*Source data*.

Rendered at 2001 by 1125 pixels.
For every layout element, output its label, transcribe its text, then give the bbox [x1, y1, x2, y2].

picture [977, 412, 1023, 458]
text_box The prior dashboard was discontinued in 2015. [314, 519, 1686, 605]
...
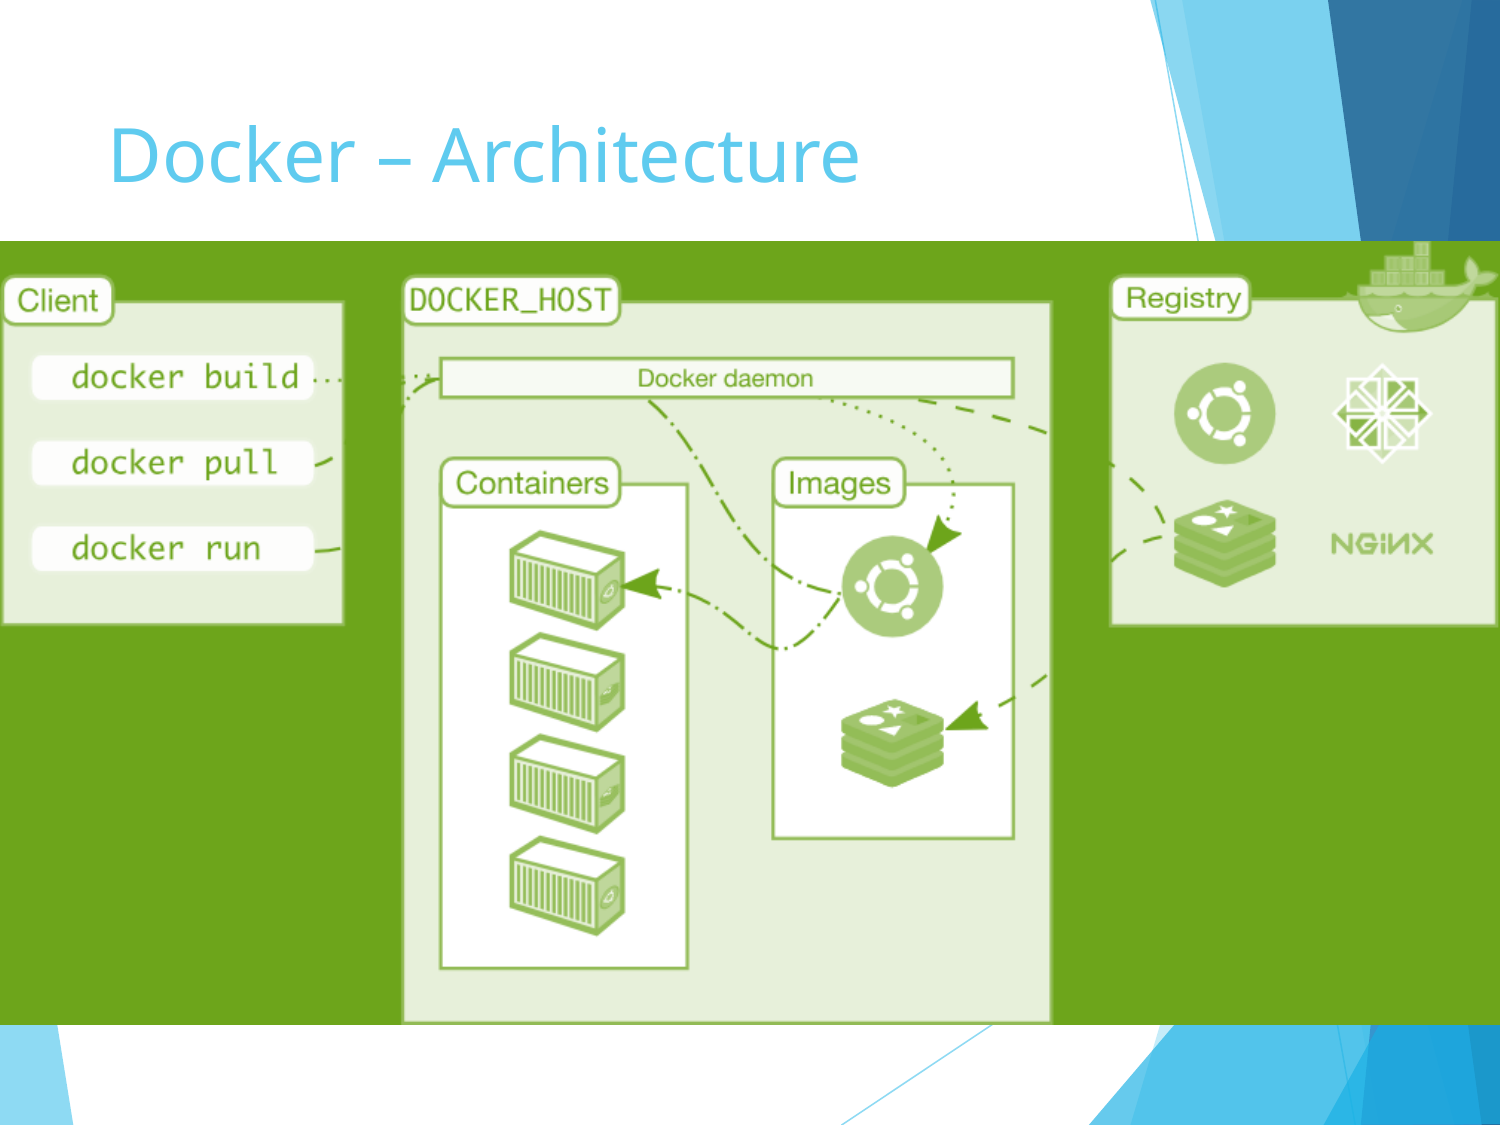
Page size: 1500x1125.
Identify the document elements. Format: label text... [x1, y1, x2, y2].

*Activity*.
Write out exactly the lines above between the line with "Page size: 1500x1125." and the line with "Identify the document", inclusive, and nothing beyond them.

*Response area*.
Page size: 1500x1125.
Identify the document elements. Format: label text... [x1, y1, x2, y2].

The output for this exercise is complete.